Problem to work on
Only the text is wanted; write out each record below exactly and exclude all pictures.

§ §

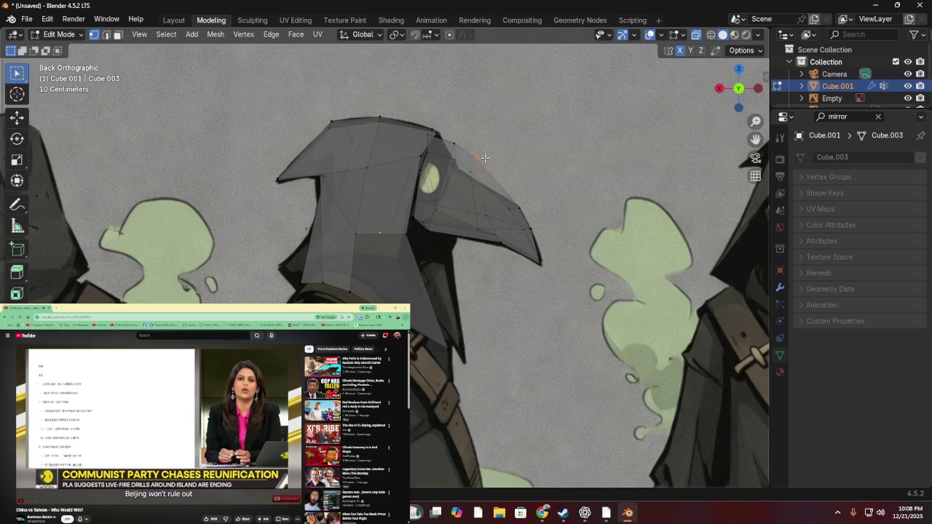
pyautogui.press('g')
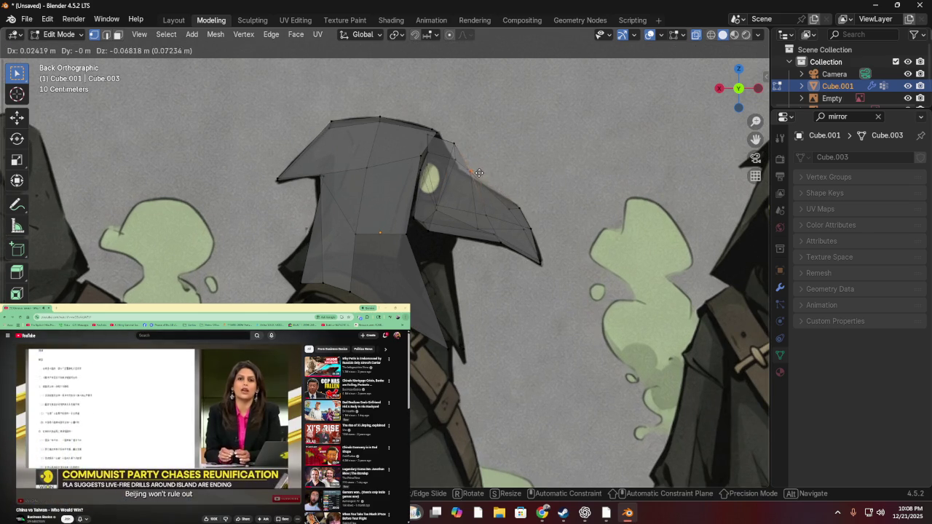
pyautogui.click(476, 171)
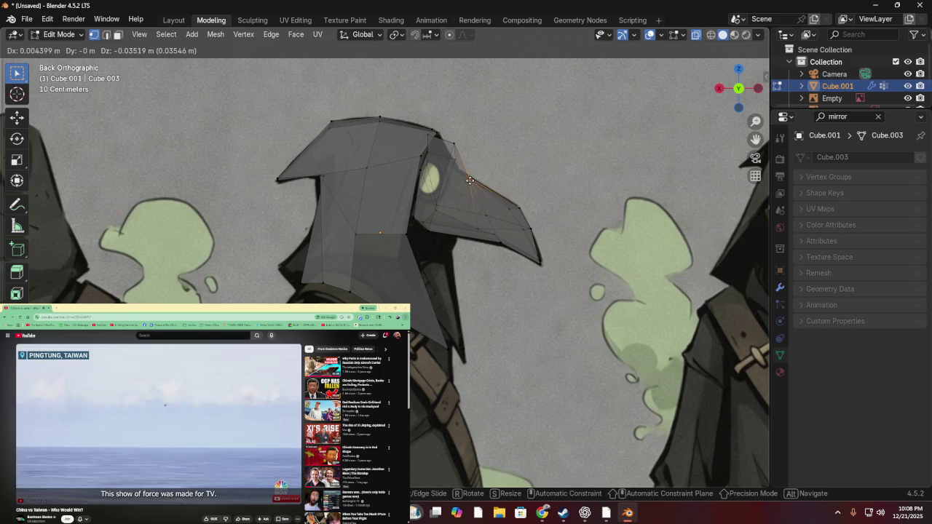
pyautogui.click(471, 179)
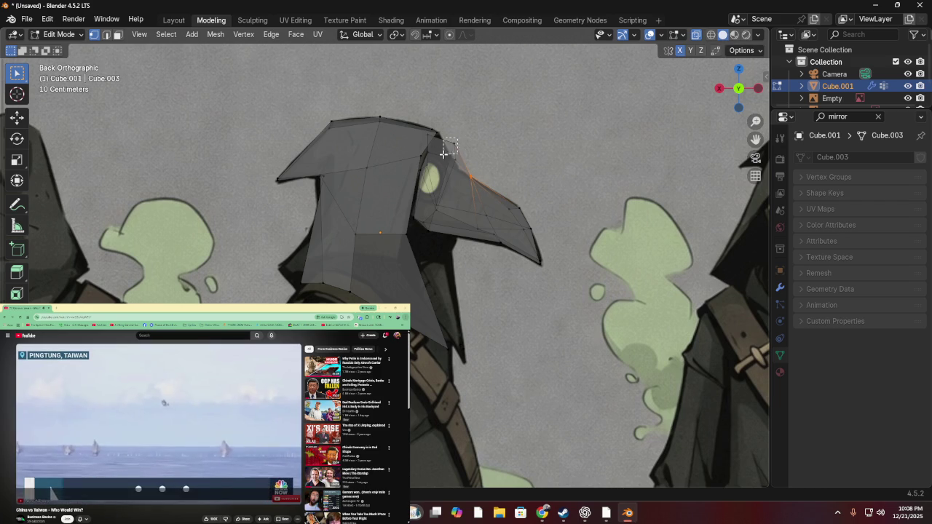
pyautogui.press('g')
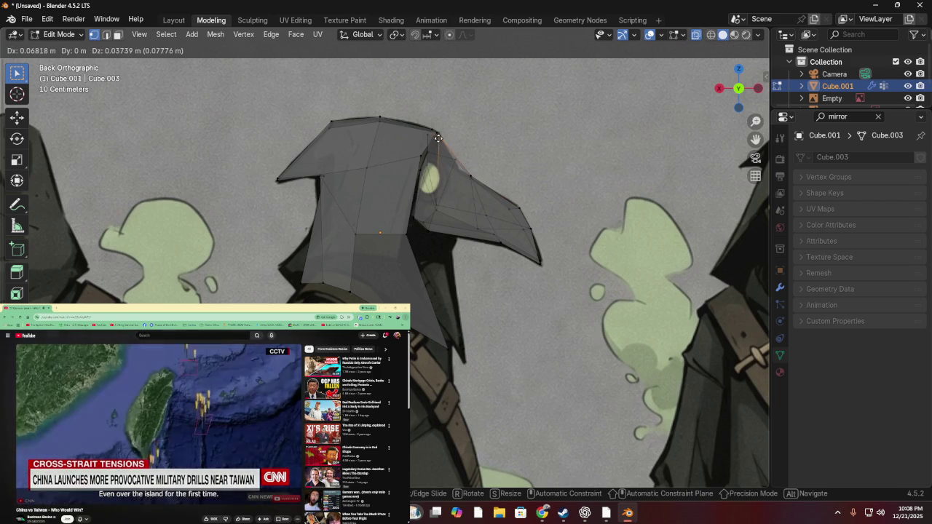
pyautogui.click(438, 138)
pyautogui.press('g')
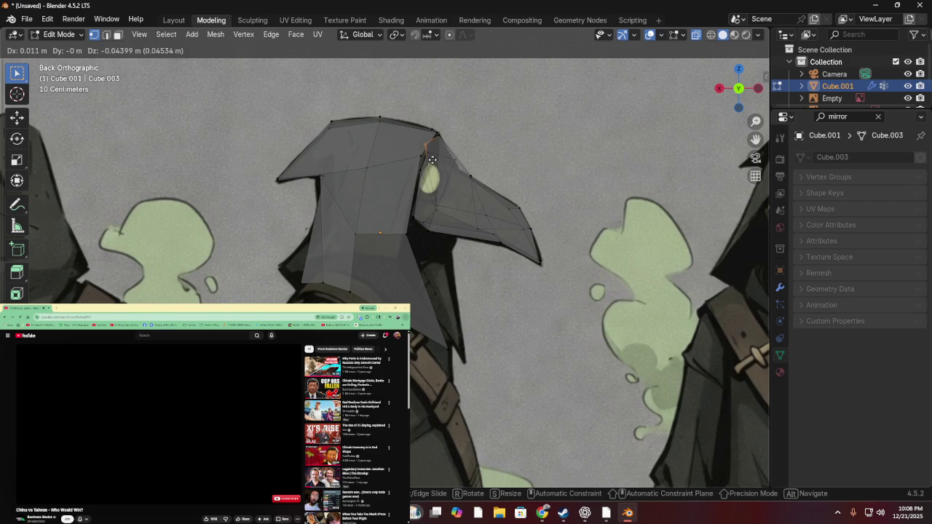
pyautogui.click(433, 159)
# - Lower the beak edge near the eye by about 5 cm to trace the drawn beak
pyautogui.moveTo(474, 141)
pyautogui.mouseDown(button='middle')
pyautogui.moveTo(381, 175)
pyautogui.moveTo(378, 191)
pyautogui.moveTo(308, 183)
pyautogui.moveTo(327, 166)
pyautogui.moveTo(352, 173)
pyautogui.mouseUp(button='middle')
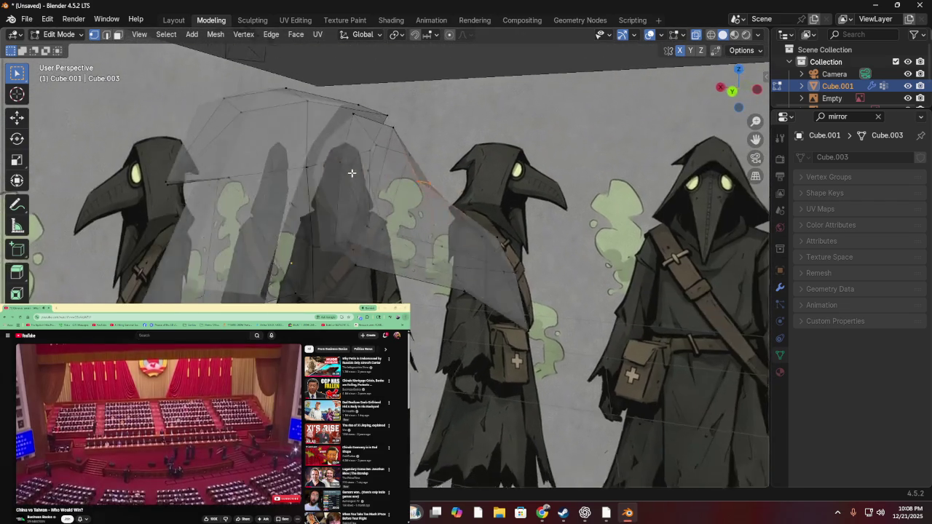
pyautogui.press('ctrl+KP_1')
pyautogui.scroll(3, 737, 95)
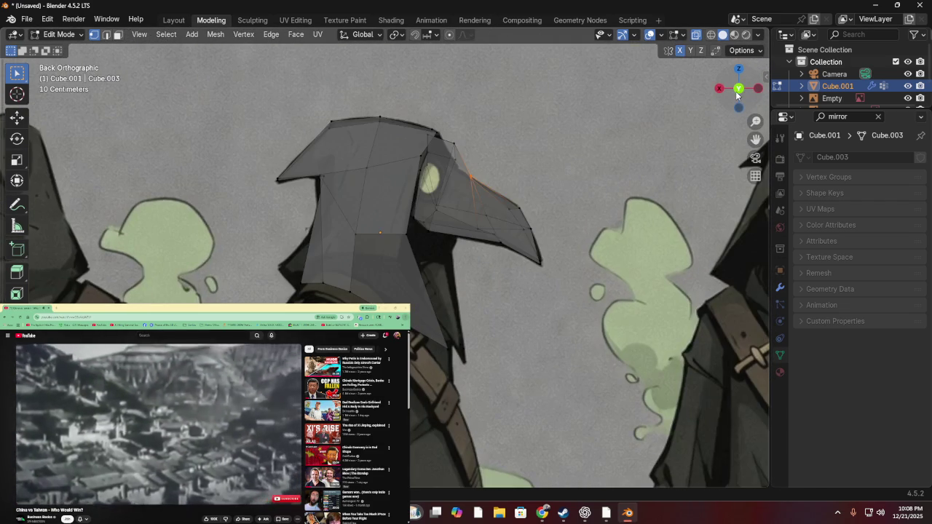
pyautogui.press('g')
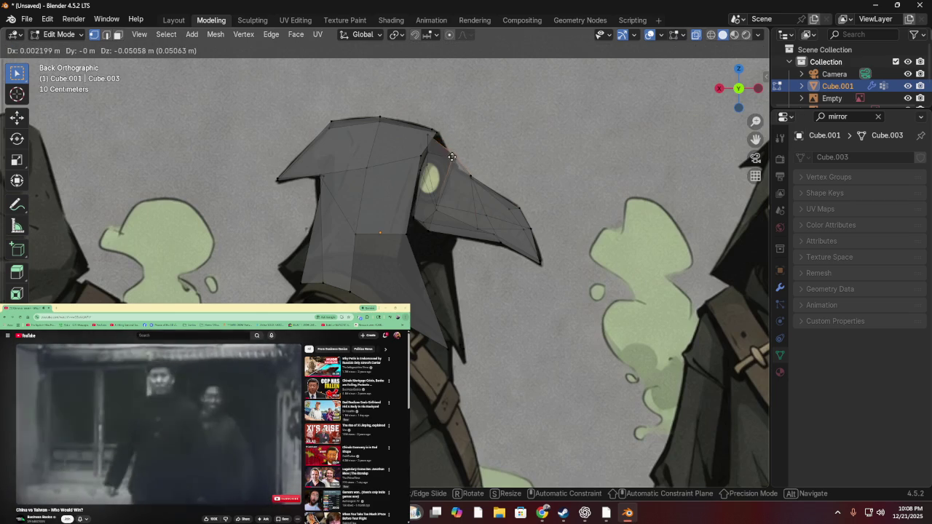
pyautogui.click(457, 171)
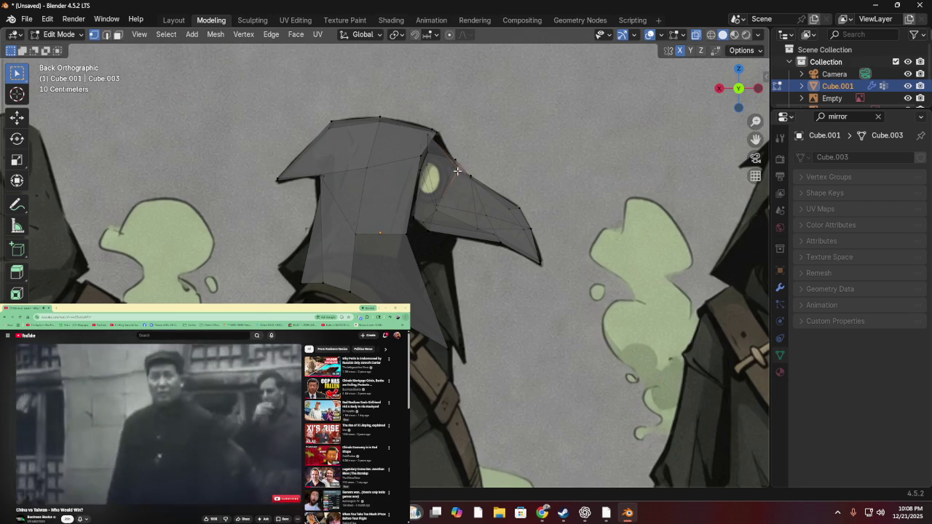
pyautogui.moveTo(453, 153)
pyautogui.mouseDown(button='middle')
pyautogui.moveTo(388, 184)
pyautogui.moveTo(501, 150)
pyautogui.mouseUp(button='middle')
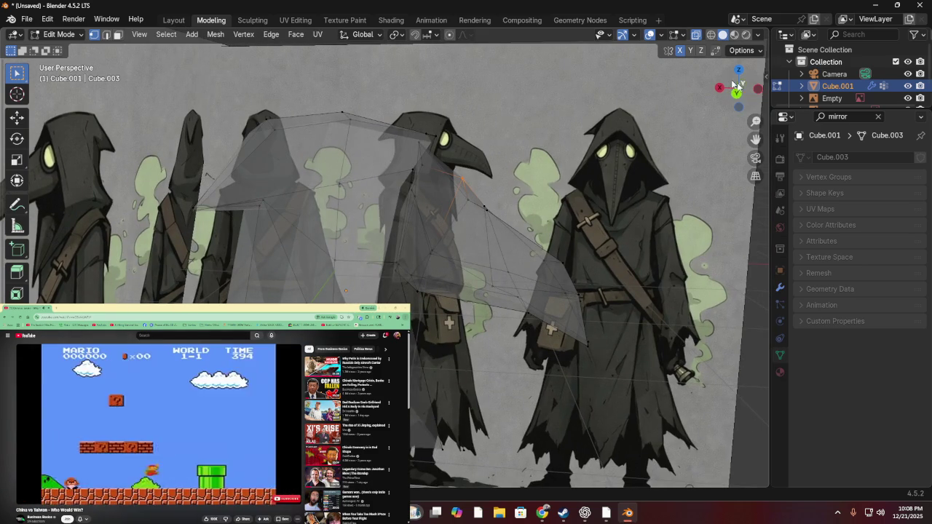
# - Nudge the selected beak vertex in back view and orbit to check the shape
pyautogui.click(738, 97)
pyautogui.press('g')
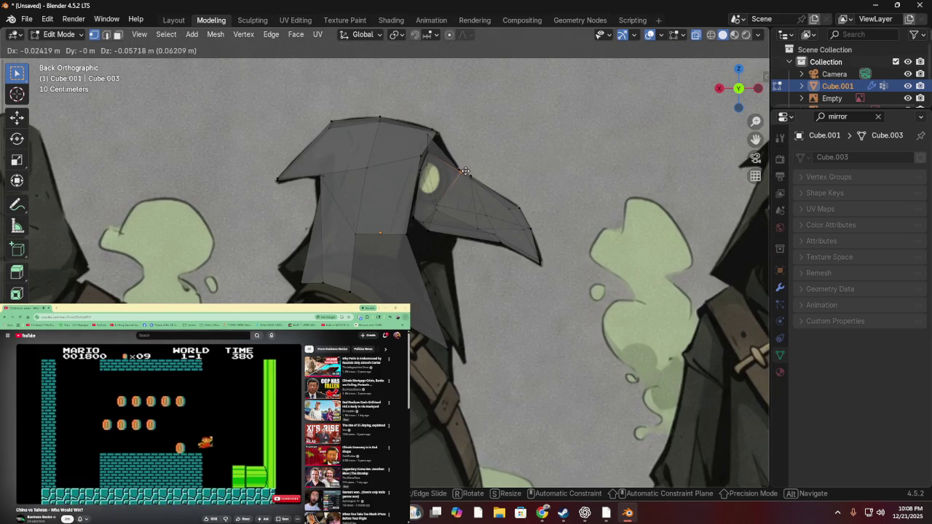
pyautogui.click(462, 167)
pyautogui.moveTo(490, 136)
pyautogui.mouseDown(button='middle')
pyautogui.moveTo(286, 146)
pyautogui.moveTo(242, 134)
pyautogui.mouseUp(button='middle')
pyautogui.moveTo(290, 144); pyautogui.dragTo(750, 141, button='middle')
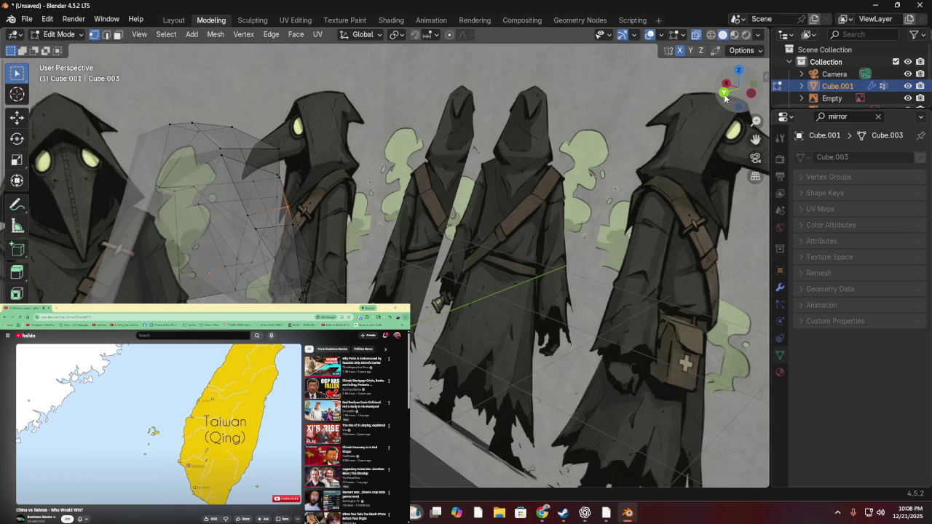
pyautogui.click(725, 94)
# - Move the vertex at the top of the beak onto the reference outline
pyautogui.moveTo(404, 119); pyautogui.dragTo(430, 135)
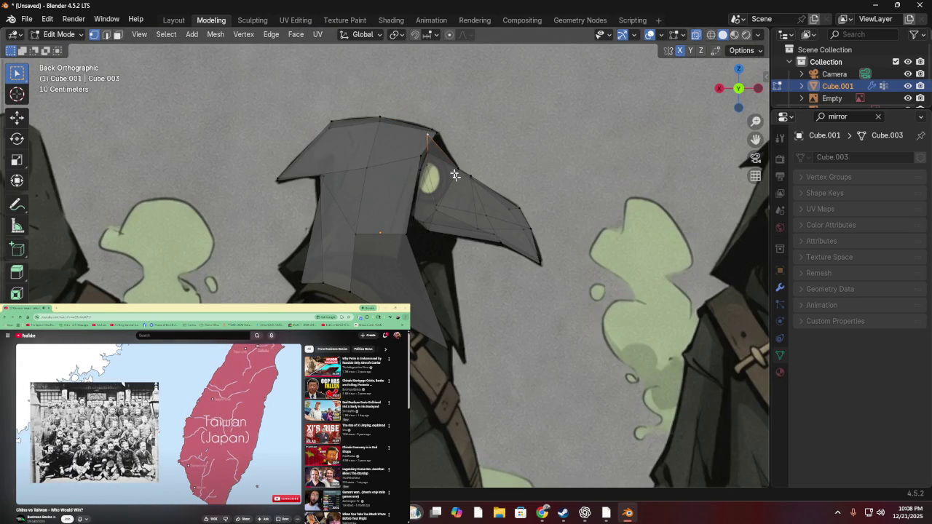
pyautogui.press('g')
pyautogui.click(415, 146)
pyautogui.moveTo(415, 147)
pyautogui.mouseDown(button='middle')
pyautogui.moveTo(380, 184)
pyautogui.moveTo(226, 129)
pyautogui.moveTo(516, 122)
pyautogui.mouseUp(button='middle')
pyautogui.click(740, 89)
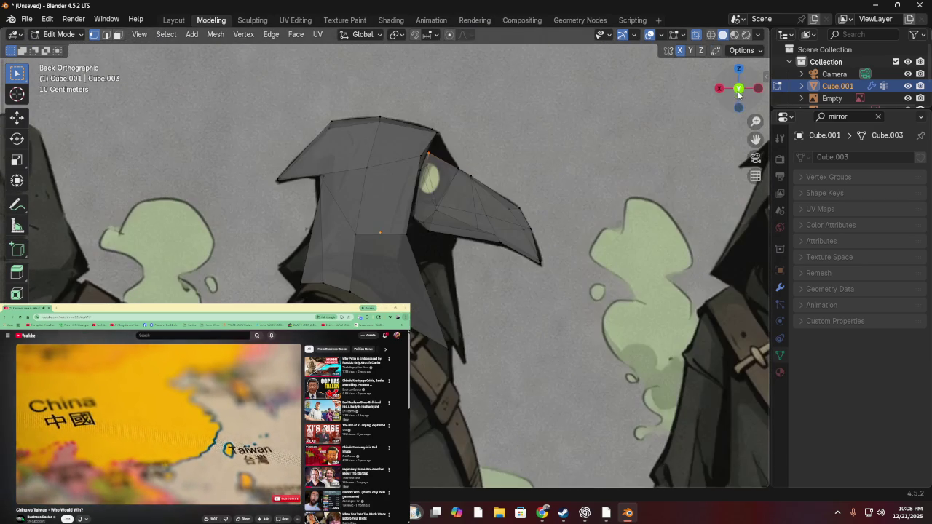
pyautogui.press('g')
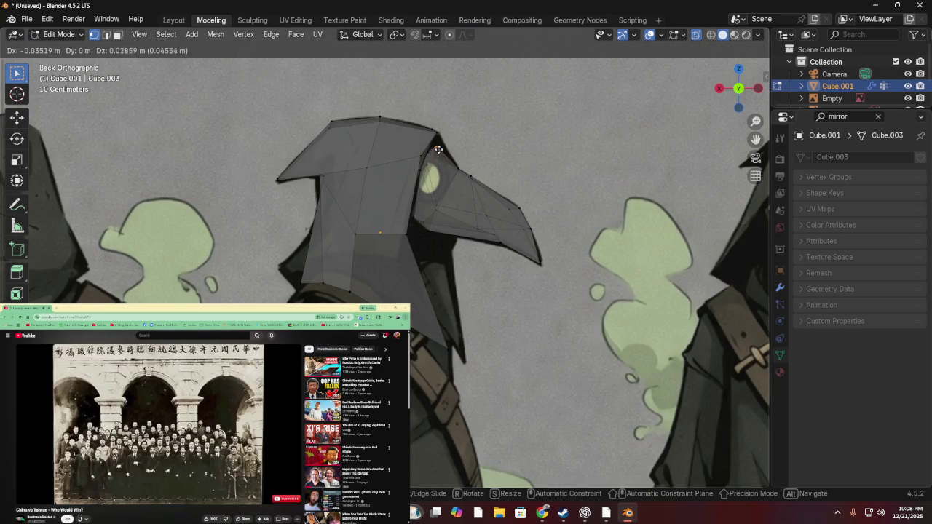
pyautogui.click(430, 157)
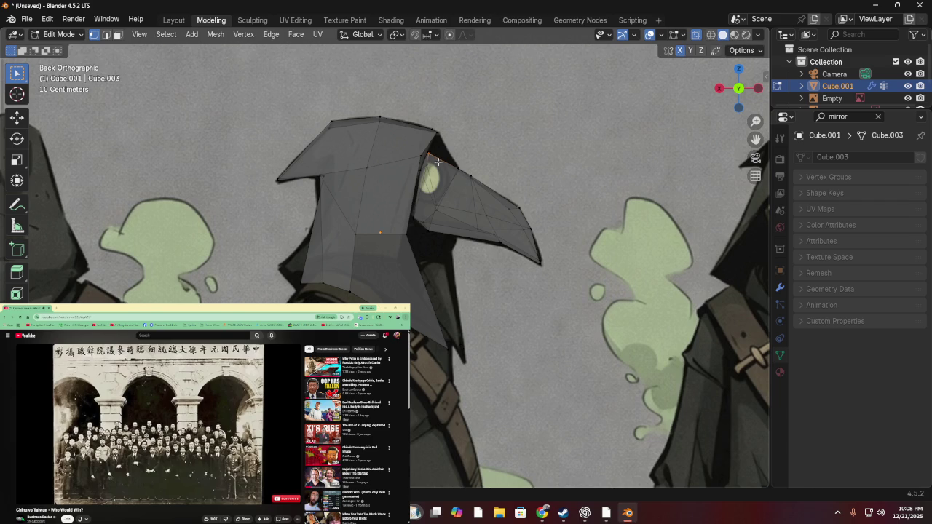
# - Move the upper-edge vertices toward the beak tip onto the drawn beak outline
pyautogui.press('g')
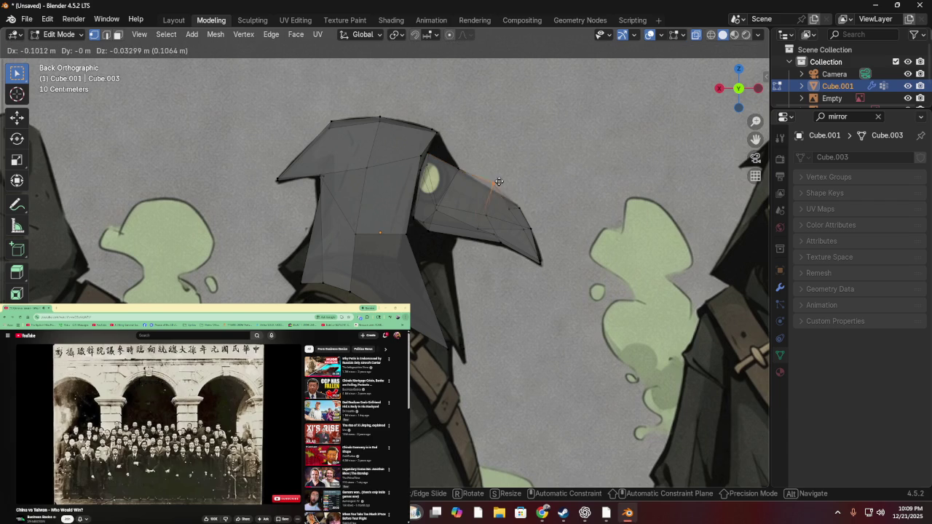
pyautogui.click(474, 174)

§ §

Written solution
pyautogui.press('g')
pyautogui.click(476, 171)
pyautogui.click(471, 179)
pyautogui.press('g')
pyautogui.click(438, 138)
pyautogui.press('g')
pyautogui.click(433, 159)
# - Lower the beak edge near the eye by about 5 cm to trace the drawn beak
pyautogui.moveTo(474, 141)
pyautogui.mouseDown(button='middle')
pyautogui.moveTo(381, 175)
pyautogui.moveTo(378, 191)
pyautogui.moveTo(308, 183)
pyautogui.moveTo(327, 166)
pyautogui.moveTo(352, 173)
pyautogui.mouseUp(button='middle')
pyautogui.press('ctrl+KP_1')
pyautogui.scroll(3, 737, 95)
pyautogui.press('g')
pyautogui.click(457, 171)
pyautogui.moveTo(453, 153)
pyautogui.mouseDown(button='middle')
pyautogui.moveTo(388, 184)
pyautogui.moveTo(501, 150)
pyautogui.mouseUp(button='middle')
# - Nudge the selected beak vertex in back view and orbit to check the shape
pyautogui.click(738, 97)
pyautogui.press('g')
pyautogui.click(462, 167)
pyautogui.moveTo(490, 136)
pyautogui.mouseDown(button='middle')
pyautogui.moveTo(286, 146)
pyautogui.moveTo(242, 134)
pyautogui.mouseUp(button='middle')
pyautogui.moveTo(290, 144); pyautogui.dragTo(750, 141, button='middle')
pyautogui.click(725, 94)
# - Move the vertex at the top of the beak onto the reference outline
pyautogui.moveTo(404, 119); pyautogui.dragTo(430, 135)
pyautogui.press('g')
pyautogui.click(415, 146)
pyautogui.moveTo(415, 147)
pyautogui.mouseDown(button='middle')
pyautogui.moveTo(380, 184)
pyautogui.moveTo(226, 129)
pyautogui.moveTo(516, 122)
pyautogui.mouseUp(button='middle')
pyautogui.click(740, 89)
pyautogui.press('g')
pyautogui.click(430, 157)
# - Move the upper-edge vertices toward the beak tip onto the drawn beak outline
pyautogui.press('g')
pyautogui.click(474, 174)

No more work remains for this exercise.